• _Information provided_:
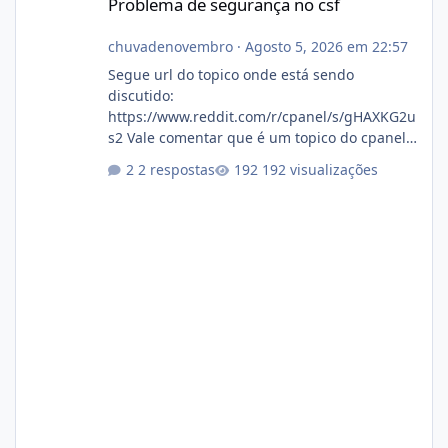
Problema de segurança no csf
chuvadenovembro
·
Agosto 5, 2026 em 22:57
Segue url do topico onde está sendo
discutido:
https://www.reddit.com/r/cpanel/s/gHAXKG2u
s2 Vale comentar que é um topico do cpanel...
Não sei como ta a pegada no da.
2 respostas
192 visualizações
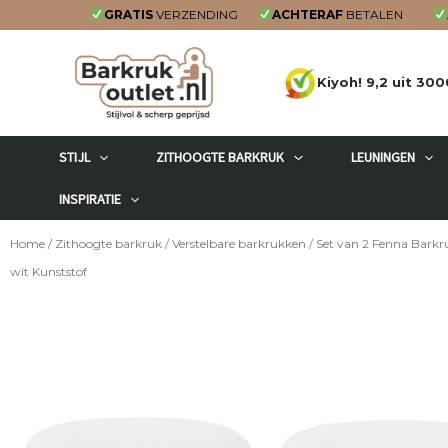
Ga
GRATIS
VERZENDING
ACHTERAF
BETALEN
naar
de
Kiyoh! 9,2 uit 300
inhoud
STIJL
ZITHOOGTE BARKRUK
LEUNINGEN
INSPIRATIE
Home
/
Zithoogte barkruk
/
Verstelbare barkrukken
/ Set van 2 Fenna Bark
wit Kunststof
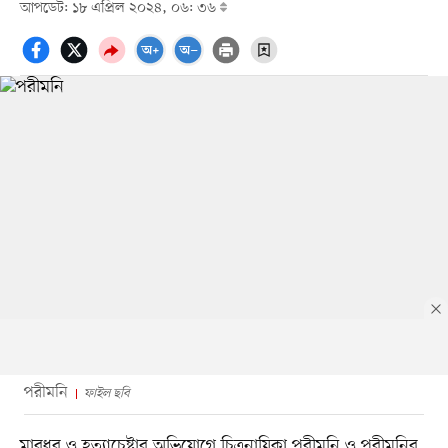
আপডেট: ১৮ এপ্রিল ২০২৪, ০৬: ৩৬
পরীমনি
ফাইল ছবি
মারধর ও হত্যাচেষ্টার অভিযোগে চিত্রনায়িকা পরীমনি ও পরীমনির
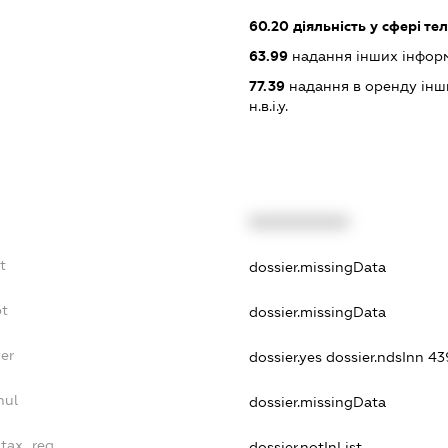
60.20
діяльність у сфері те
63.99
надання інших інформац
77.39
надання в оренду інши
н.в.і.у.
XXXXXXXXXX
t
dossier.missingData
bt
dossier.missingData
er
dossier.yes
dossier.ndsInn 
nul
dossier.missingData
_tax_reg
dossier.notInList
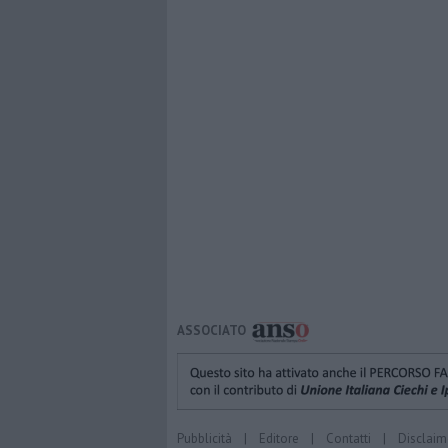
ASSOCIATO
Pubblicità
|
Editore
|
Contatti
|
Disclaim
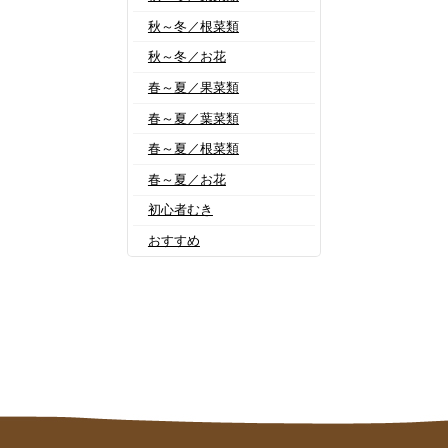
秋～冬／根菜類
秋～冬／お花
春～夏／果菜類
春～夏／葉菜類
春～夏／根菜類
春～夏／お花
初心者むき
おすすめ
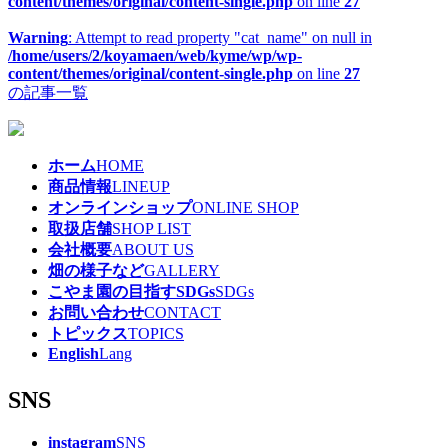
content/themes/original/content-single.php
on line
27
Warning
: Attempt to read property "cat_name" on null in
/home/users/2/koyamaen/web/kyme/wp/wp-
content/themes/original/content-single.php
on line
27
の記事一覧
ホーム
HOME
商品情報
LINEUP
オンラインショップ
ONLINE SHOP
取扱店舗
SHOP LIST
会社概要
ABOUT US
畑の様子など
GALLERY
こやま園の目指すSDGs
SDGs
お問い合わせ
CONTACT
トピックス
TOPICS
English
Lang
SNS
instagram
SNS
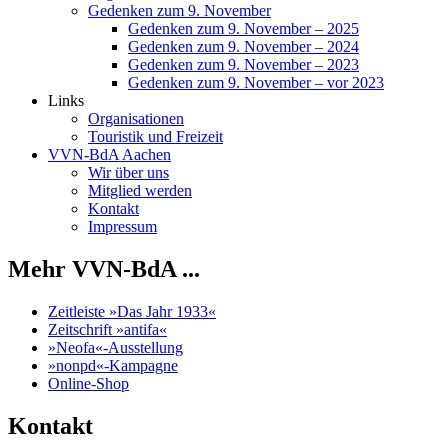
Gedenken zum 9. November
Gedenken zum 9. November – 2025
Gedenken zum 9. November – 2024
Gedenken zum 9. November – 2023
Gedenken zum 9. November – vor 2023
Links
Organisationen
Touristik und Freizeit
VVN-BdA Aachen
Wir über uns
Mitglied werden
Kontakt
Impressum
Mehr VVN-BdA ...
Zeitleiste »Das Jahr 1933«
Zeitschrift »antifa«
»Neofa«-Ausstellung
»nonpd«-Kampagne
Online-Shop
Kontakt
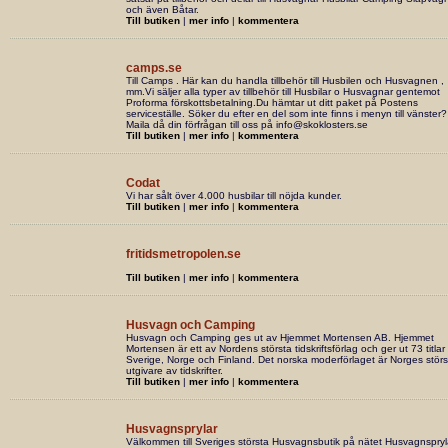
och även Båtar.
Till butiken
|
mer info
|
kommentera
camps.se
Till Camps . Här kan du handla tillbehör till Husbilen och Husvagnen ,
mm.Vi säljer alla typer av tillbehör till Husbilar o Husvagnar gentemot
Proforma förskottsbetalning.Du hämtar ut ditt paket på Postens
serviceställe. Söker du efter en del som inte finns i menyn till vänster?
Maila då din förfrågan till oss på info@skoklosters.se
Till butiken
|
mer info
|
kommentera
Codat
Vi har sålt över 4.000 husbilar till nöjda kunder.
Till butiken
|
mer info
|
kommentera
fritidsmetropolen.se
Till butiken
|
mer info
|
kommentera
Husvagn och Camping
Husvagn och Camping ges ut av Hjemmet Mortensen AB. Hjemmet
Mortensen är ett av Nordens största tidskriftsförlag och ger ut 73 titlar 
Sverige, Norge och Finland. Det norska moderförlaget är Norges störs
utgivare av tidskrifter.
Till butiken
|
mer info
|
kommentera
Husvagnsprylar
Välkommen till Sveriges största Husvagnsbutik på nätet Husvagnspryl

• _What to do_:
Among the lines above, return those that contain the string "cpanel".

• _Written answer_:
https://www.reddit.com/r/cpanel/s/gHAXKG2u
s2 Vale comentar que é um topico do cpanel...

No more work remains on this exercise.